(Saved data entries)
********
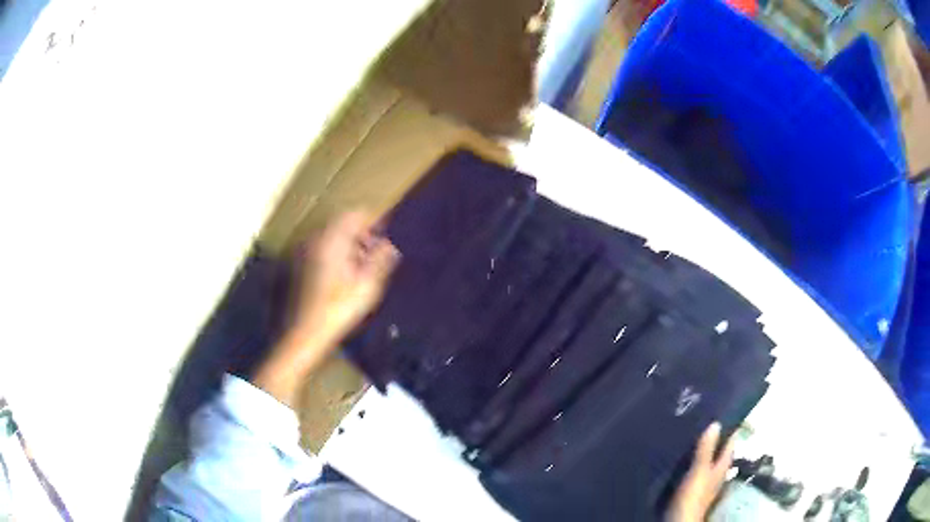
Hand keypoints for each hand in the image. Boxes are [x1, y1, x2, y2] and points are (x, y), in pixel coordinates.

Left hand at [295, 210, 399, 342]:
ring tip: (368, 266)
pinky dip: (342, 254)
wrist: (308, 331)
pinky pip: (328, 249)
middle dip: (365, 234)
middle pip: (345, 224)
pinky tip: (351, 275)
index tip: (389, 234)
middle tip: (381, 252)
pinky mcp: (306, 264)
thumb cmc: (339, 307)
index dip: (375, 221)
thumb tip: (392, 243)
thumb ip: (382, 259)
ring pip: (337, 237)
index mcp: (333, 239)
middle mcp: (319, 239)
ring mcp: (310, 251)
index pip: (356, 214)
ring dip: (354, 245)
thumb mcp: (368, 284)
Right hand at [666, 422, 734, 521]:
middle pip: (720, 453)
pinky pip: (697, 471)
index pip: (730, 444)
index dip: (729, 430)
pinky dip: (694, 463)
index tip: (723, 414)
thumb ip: (706, 449)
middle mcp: (717, 473)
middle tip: (705, 423)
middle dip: (715, 440)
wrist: (679, 520)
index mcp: (722, 466)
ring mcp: (706, 483)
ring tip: (693, 437)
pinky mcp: (693, 490)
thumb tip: (716, 423)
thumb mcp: (699, 470)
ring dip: (703, 452)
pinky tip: (684, 460)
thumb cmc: (693, 495)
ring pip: (708, 462)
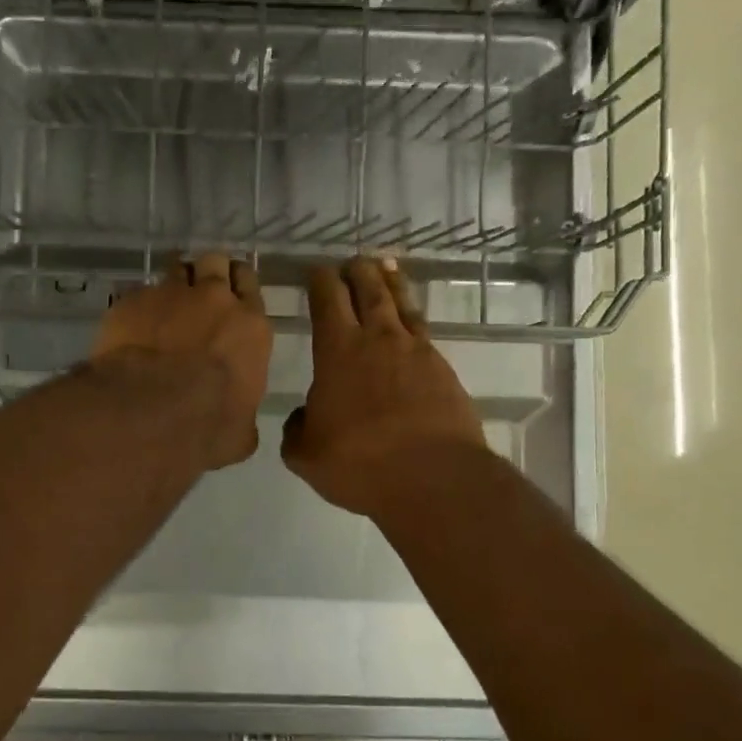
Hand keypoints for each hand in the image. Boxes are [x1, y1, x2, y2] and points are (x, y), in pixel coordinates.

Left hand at [91, 253, 271, 468]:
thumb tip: (239, 424)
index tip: (230, 295)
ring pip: (177, 268)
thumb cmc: (208, 426)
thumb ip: (243, 415)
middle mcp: (214, 299)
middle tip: (199, 292)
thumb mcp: (241, 432)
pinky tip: (132, 327)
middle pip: (215, 262)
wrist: (150, 412)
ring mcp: (170, 294)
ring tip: (165, 303)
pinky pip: (139, 293)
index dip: (238, 286)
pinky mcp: (131, 301)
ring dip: (174, 282)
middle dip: (208, 272)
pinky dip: (139, 306)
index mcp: (250, 327)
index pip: (249, 284)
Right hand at [282, 258, 486, 516]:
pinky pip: (424, 330)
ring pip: (401, 304)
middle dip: (357, 272)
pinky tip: (411, 321)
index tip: (316, 271)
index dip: (320, 281)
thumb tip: (304, 415)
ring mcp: (416, 352)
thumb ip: (297, 429)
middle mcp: (378, 340)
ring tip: (386, 267)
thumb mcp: (306, 454)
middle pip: (368, 290)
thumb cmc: (360, 462)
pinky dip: (413, 316)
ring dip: (390, 283)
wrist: (433, 478)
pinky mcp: (443, 370)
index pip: (327, 300)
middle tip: (352, 262)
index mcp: (338, 350)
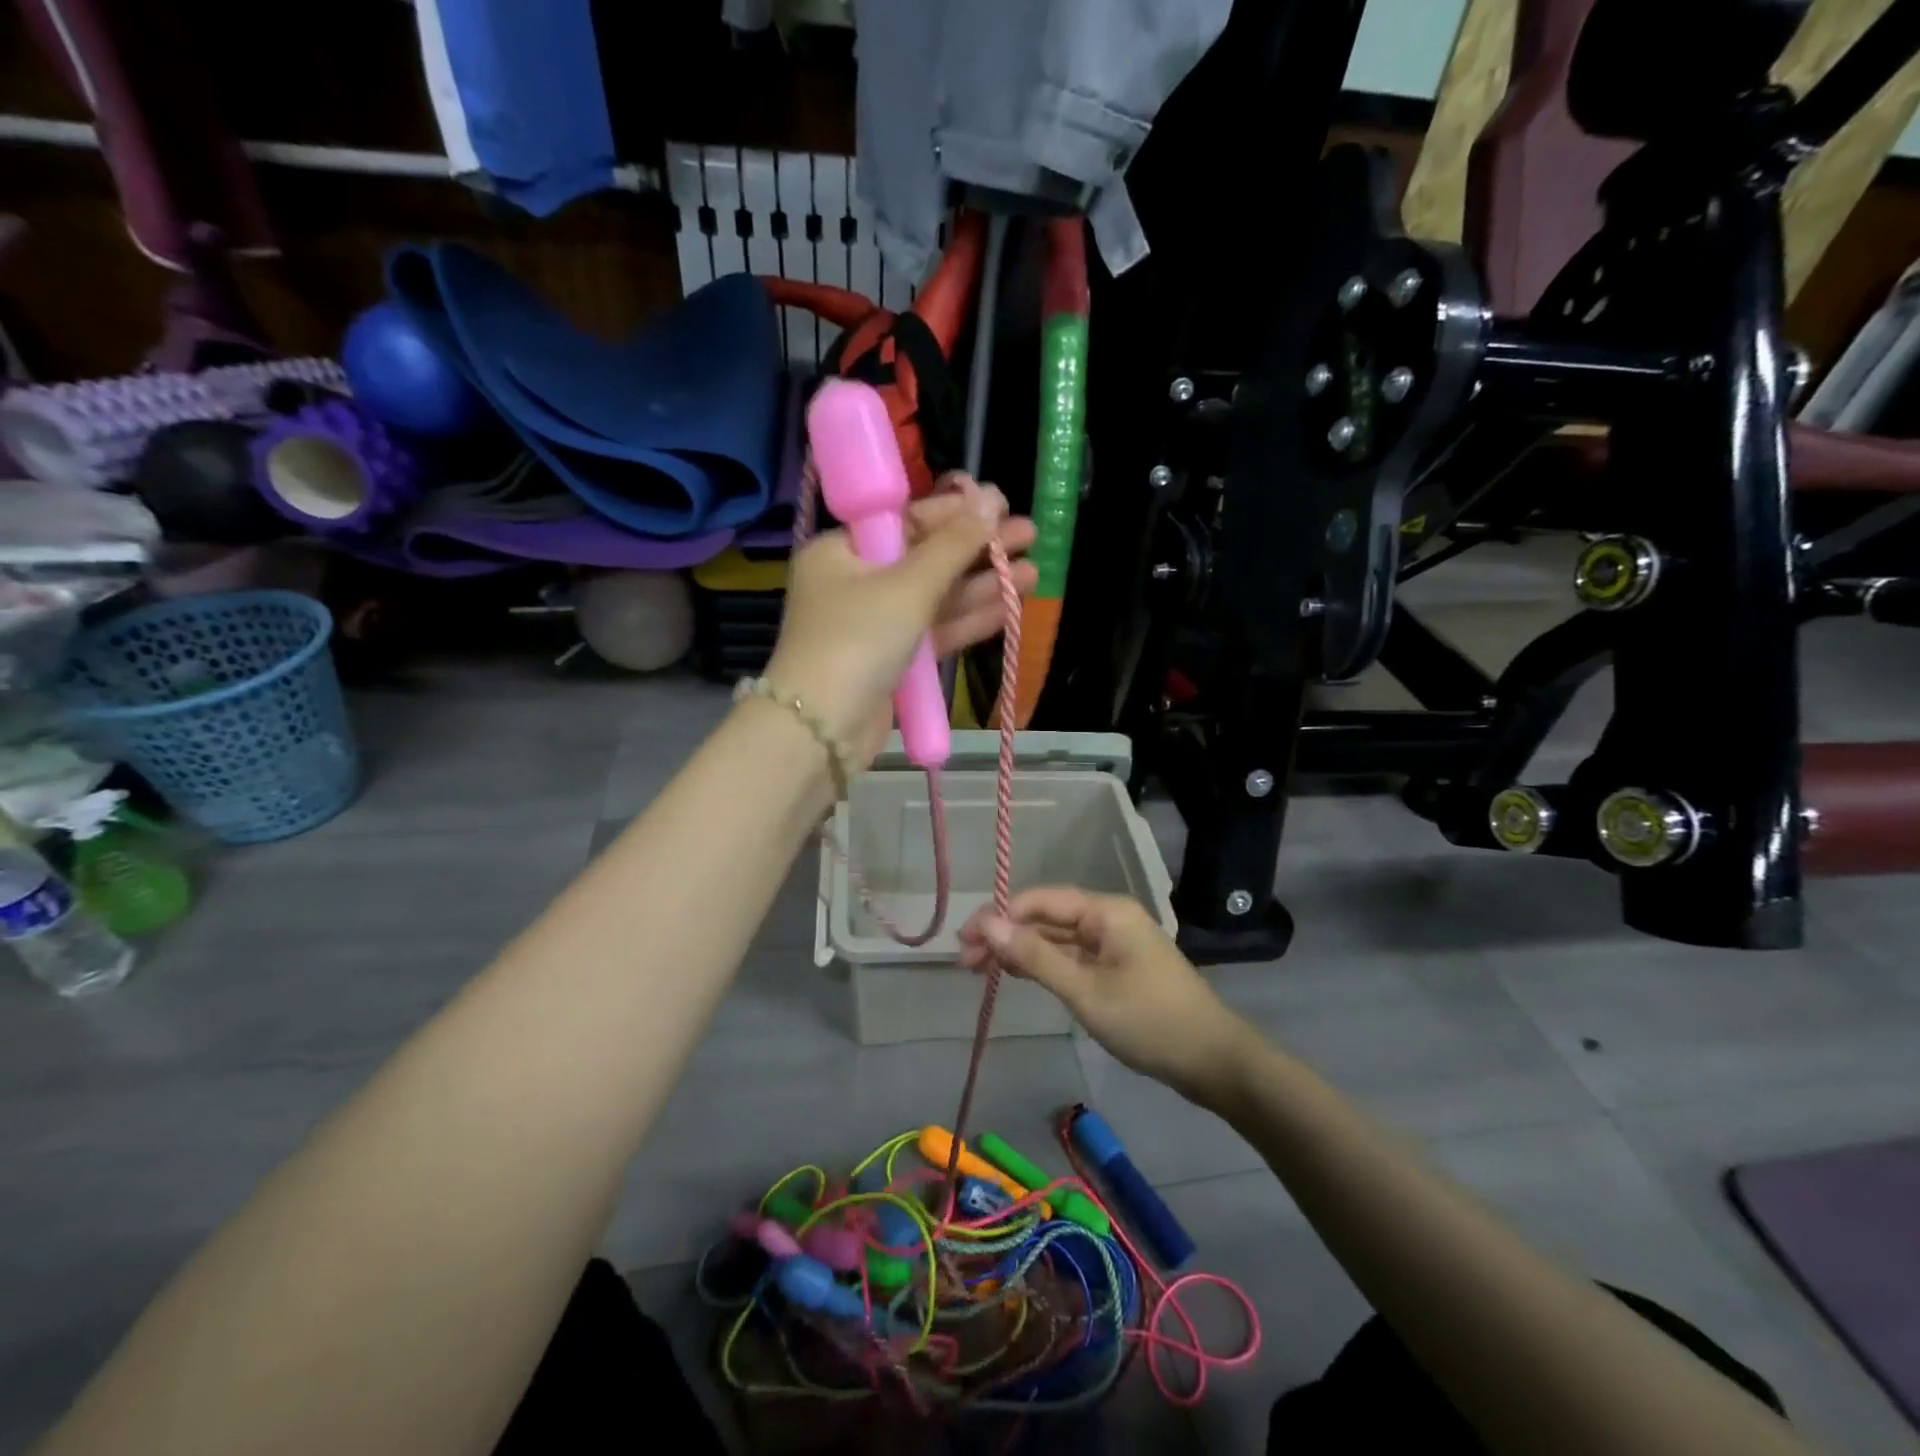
********
To do: Repeat the records in full, exactly as they appear, but with the pictures removed.

Result:
Hand keypoints for each hand in the image. Boxes are [x1, y1, x2, y2] and points are (x, y), in pixel coordinates.

Left hand at [295, 210, 399, 342]:
ring tip: (368, 266)
pinky dip: (342, 254)
wrist: (308, 331)
pinky pip: (328, 249)
middle dip: (365, 234)
middle pip: (345, 224)
pinky tip: (351, 275)
index tip: (389, 234)
middle tip: (381, 252)
pinky mcp: (306, 264)
thumb cmc: (339, 307)
index dip: (375, 221)
thumb tip: (392, 243)
thumb ip: (382, 259)
ring pip: (337, 237)
index mcp: (333, 239)
middle mcp: (319, 239)
ring mcp: (310, 251)
index pip: (356, 214)
ring dip: (354, 245)
thumb mcp: (368, 284)
Right hand at [666, 422, 734, 521]:
middle pip: (720, 453)
pinky pip: (697, 471)
index pip: (730, 444)
index dip: (729, 430)
pinky dip: (694, 463)
index tip: (723, 414)
thumb ip: (706, 449)
middle mcp: (717, 473)
middle tip: (705, 423)
middle dip: (715, 440)
wrist: (679, 520)
index mcp: (722, 466)
ring mcp: (706, 483)
ring tip: (693, 437)
pinky mcp: (693, 490)
thumb tip: (716, 423)
thumb mcp: (699, 470)
ring dip: (703, 452)
pinky tip: (684, 460)
thumb cmc: (693, 495)
ring pip: (708, 462)
Hand keypoints for each hand in the image. Boxes are [x1, y1, x2, y2] and points are (x, y), in pixel coordinates.

Left hand at [91, 253, 271, 468]:
thumb tip: (239, 424)
index tip: (230, 295)
ring pip: (177, 268)
thumb cmc: (208, 426)
thumb ip: (243, 415)
middle mcp: (214, 299)
middle tip: (199, 292)
thumb mcp: (241, 432)
pinky tip: (132, 327)
middle pip: (215, 262)
wrist: (150, 412)
ring mcp: (170, 294)
ring tip: (165, 303)
pinky pip: (139, 293)
index dip: (238, 286)
pinky mcp: (131, 301)
ring dip: (174, 282)
middle dip: (208, 272)
pinky dip: (139, 306)
index mcp: (250, 327)
index pip: (249, 284)
Right hand at [282, 258, 486, 516]:
pinky pip: (424, 330)
ring pip: (401, 304)
middle dip: (357, 272)
pinky tip: (411, 321)
index tip: (316, 271)
index dip: (320, 281)
thumb tip: (304, 415)
ring mcp: (416, 352)
thumb ip: (297, 429)
middle mcp: (378, 340)
ring tip: (386, 267)
thumb mcp: (306, 454)
middle pip: (368, 290)
thumb cmc: (360, 462)
pinky dip: (413, 316)
ring dip: (390, 283)
wrist: (433, 478)
pinky mcp: (443, 370)
index pip: (327, 300)
middle tip: (352, 262)
index mcp: (338, 350)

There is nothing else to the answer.